Saved entries

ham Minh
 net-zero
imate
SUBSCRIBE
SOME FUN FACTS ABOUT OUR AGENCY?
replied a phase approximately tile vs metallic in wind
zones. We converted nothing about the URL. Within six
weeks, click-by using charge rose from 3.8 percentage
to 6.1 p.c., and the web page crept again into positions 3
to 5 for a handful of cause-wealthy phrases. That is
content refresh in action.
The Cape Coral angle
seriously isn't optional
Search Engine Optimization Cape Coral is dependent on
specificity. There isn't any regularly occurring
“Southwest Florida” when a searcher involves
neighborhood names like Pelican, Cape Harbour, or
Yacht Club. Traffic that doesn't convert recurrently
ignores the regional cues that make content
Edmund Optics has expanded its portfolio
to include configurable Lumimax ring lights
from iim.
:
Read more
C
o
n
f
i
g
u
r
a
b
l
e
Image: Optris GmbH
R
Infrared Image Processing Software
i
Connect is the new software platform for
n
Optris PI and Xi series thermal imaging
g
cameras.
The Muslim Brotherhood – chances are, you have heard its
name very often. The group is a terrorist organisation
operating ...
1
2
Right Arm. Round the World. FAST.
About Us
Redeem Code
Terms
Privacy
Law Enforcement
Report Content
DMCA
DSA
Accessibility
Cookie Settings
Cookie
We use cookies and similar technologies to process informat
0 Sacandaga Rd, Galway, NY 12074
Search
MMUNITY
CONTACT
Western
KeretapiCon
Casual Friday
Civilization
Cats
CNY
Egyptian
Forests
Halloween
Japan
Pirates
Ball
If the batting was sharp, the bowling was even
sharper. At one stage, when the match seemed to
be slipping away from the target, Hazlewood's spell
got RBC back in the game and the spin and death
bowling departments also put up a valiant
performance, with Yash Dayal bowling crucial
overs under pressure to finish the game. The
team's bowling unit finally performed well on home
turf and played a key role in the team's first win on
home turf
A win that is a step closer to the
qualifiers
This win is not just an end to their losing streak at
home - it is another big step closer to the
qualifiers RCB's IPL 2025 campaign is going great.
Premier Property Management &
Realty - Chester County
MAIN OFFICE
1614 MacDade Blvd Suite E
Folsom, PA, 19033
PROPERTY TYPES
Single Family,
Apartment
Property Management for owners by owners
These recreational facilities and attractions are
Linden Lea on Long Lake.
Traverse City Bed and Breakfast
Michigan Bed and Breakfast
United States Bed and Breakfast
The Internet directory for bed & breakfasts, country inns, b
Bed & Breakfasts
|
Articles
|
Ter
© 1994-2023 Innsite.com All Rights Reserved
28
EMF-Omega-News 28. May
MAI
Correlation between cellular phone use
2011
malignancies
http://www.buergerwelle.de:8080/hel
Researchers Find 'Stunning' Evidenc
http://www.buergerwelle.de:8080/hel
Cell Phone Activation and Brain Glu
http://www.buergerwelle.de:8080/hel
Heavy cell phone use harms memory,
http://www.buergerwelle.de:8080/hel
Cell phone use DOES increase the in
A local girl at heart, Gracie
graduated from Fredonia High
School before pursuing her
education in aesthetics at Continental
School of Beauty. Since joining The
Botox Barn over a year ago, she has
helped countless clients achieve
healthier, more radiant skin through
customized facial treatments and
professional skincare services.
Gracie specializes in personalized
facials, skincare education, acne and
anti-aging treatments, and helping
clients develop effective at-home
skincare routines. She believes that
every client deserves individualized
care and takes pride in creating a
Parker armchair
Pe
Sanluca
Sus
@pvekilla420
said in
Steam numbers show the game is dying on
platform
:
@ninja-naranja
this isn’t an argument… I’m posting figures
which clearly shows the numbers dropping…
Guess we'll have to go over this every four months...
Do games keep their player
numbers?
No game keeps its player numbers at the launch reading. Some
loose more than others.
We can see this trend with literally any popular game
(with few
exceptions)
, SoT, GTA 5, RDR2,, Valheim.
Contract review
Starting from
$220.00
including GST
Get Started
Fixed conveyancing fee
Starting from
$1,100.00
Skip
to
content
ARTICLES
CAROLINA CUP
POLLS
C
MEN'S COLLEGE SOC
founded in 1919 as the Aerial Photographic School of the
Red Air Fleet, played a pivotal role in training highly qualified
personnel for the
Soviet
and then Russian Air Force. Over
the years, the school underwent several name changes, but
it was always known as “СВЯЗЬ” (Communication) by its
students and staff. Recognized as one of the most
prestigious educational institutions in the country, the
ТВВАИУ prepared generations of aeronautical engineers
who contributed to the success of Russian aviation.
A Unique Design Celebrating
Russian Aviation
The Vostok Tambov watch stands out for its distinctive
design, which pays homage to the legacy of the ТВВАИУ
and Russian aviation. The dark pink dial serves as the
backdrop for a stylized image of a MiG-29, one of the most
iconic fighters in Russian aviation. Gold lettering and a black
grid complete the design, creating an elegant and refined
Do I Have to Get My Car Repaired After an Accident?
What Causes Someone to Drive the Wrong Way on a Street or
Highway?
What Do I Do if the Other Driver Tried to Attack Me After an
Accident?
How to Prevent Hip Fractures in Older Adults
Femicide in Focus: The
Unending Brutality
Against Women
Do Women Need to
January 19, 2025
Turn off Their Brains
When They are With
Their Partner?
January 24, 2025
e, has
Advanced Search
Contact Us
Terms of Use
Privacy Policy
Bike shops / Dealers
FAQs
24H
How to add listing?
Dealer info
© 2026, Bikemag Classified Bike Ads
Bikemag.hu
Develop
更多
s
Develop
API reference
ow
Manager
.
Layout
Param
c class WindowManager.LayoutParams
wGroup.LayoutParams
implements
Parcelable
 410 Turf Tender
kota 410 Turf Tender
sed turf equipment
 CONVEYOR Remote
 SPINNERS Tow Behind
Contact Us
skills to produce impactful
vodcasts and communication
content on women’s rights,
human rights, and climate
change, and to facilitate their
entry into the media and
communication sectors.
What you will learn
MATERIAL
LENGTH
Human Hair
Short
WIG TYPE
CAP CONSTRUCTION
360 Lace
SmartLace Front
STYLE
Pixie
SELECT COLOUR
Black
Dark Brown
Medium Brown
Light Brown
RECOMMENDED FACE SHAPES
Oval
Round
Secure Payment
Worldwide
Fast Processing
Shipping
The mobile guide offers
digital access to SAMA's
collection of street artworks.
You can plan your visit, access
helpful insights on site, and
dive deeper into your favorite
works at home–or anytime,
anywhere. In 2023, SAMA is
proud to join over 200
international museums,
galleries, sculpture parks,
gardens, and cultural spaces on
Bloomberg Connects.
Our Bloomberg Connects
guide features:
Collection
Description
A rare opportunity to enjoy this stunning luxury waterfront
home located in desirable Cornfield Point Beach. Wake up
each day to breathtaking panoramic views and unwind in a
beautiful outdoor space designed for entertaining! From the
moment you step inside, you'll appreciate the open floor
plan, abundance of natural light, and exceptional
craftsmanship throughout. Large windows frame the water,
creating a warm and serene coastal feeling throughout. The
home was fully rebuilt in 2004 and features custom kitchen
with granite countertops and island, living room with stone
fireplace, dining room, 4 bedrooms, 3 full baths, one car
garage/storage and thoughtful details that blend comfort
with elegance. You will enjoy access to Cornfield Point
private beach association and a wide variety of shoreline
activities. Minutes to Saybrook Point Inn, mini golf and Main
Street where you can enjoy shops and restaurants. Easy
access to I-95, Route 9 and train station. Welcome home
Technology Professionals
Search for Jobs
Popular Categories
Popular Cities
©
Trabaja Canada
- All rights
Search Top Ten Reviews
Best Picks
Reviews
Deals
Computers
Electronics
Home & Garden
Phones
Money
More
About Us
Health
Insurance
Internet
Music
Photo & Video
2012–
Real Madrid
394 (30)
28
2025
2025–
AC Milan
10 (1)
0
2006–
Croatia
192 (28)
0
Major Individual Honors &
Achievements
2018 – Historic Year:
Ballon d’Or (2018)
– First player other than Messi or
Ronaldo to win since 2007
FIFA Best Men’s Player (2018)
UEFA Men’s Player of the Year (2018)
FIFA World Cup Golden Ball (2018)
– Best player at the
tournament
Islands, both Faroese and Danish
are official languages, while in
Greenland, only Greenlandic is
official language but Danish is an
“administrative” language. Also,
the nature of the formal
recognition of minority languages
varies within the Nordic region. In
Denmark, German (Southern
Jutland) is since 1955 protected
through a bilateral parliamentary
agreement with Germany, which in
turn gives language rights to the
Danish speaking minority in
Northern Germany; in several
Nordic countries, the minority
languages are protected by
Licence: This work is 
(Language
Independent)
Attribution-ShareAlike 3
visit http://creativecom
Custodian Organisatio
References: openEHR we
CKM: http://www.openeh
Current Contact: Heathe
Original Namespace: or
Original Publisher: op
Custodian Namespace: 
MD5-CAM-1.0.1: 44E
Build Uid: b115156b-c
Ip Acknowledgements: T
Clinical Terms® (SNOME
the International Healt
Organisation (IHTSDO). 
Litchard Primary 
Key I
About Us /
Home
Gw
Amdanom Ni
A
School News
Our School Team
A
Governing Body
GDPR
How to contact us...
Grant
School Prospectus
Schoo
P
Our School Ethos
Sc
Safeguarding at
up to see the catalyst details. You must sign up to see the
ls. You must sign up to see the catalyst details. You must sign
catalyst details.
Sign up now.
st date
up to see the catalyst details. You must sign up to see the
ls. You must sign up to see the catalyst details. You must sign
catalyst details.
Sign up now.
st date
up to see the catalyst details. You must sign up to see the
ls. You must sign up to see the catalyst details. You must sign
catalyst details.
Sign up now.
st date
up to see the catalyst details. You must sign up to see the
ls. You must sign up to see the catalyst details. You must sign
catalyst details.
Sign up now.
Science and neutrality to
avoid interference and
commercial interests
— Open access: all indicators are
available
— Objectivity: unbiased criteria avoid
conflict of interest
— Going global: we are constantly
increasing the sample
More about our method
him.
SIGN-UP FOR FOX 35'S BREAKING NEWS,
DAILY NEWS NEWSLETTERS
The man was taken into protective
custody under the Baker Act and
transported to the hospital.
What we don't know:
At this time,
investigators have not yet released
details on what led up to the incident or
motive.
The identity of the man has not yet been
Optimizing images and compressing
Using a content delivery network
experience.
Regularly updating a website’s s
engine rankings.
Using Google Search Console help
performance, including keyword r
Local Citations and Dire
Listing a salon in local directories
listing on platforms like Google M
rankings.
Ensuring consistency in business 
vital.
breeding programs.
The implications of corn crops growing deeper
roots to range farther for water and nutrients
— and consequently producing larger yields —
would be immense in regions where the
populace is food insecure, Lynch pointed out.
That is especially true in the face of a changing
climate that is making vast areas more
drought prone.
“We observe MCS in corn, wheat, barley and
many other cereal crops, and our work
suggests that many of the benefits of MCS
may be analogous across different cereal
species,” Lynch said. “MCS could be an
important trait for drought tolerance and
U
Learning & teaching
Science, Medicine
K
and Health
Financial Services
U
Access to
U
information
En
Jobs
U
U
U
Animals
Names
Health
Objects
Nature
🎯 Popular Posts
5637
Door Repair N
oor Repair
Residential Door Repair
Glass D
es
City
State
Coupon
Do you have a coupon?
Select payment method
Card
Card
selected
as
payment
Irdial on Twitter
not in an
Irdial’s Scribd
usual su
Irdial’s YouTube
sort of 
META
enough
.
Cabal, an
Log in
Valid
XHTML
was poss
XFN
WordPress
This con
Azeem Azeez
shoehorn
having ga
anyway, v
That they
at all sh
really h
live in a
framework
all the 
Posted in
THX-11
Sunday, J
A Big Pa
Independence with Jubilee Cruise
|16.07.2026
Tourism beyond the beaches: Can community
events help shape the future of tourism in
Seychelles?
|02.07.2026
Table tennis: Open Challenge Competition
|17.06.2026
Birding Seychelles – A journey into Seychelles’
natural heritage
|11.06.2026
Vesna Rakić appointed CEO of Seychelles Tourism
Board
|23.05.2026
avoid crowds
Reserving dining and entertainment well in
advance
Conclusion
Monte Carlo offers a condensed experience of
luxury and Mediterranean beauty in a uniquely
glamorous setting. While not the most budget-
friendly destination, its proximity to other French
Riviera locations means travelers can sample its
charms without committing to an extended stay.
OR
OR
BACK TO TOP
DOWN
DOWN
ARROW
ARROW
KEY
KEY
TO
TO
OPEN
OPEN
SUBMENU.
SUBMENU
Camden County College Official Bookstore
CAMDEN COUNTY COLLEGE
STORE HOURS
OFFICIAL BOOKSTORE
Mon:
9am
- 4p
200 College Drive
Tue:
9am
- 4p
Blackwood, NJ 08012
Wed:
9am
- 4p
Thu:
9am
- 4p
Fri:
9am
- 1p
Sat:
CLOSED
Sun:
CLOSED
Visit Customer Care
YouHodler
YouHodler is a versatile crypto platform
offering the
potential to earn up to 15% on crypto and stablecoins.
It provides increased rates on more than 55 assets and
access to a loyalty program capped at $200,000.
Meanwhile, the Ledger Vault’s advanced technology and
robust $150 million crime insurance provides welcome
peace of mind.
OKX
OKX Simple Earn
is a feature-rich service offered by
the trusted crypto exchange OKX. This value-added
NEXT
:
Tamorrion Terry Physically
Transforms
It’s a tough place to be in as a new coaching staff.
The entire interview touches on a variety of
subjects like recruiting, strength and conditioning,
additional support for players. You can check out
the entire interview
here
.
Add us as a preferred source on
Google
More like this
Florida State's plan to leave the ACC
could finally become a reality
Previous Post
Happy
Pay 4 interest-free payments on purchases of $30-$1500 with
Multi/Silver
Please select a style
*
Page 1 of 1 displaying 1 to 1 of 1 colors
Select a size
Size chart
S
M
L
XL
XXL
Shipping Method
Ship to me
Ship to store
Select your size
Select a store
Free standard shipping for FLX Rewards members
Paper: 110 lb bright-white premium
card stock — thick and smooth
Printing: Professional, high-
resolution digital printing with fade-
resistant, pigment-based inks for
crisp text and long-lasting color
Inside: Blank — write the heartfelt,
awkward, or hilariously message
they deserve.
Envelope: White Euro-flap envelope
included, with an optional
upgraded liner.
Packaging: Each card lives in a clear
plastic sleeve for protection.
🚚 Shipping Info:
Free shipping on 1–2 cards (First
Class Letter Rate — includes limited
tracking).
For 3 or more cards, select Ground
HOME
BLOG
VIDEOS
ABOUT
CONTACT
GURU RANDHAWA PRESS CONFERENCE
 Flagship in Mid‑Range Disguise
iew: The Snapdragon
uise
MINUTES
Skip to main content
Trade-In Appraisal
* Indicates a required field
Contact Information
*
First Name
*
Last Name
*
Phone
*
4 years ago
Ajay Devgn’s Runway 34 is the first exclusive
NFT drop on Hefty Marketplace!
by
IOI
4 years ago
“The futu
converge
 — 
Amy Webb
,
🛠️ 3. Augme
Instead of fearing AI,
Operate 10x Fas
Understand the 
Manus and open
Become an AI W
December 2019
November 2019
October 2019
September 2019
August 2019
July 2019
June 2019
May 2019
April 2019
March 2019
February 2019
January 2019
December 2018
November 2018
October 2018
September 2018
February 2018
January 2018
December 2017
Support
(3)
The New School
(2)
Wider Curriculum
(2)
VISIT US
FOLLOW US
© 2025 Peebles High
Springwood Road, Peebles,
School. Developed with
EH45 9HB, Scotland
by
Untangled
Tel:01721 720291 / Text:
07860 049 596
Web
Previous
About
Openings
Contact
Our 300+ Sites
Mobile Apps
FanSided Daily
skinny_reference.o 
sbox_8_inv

> The problem:
Find the string "Irdial" in the data. Report each line it appears in.

> Solution for this task:
Irdial on Twitter
Irdial’s Scribd
Irdial’s YouTube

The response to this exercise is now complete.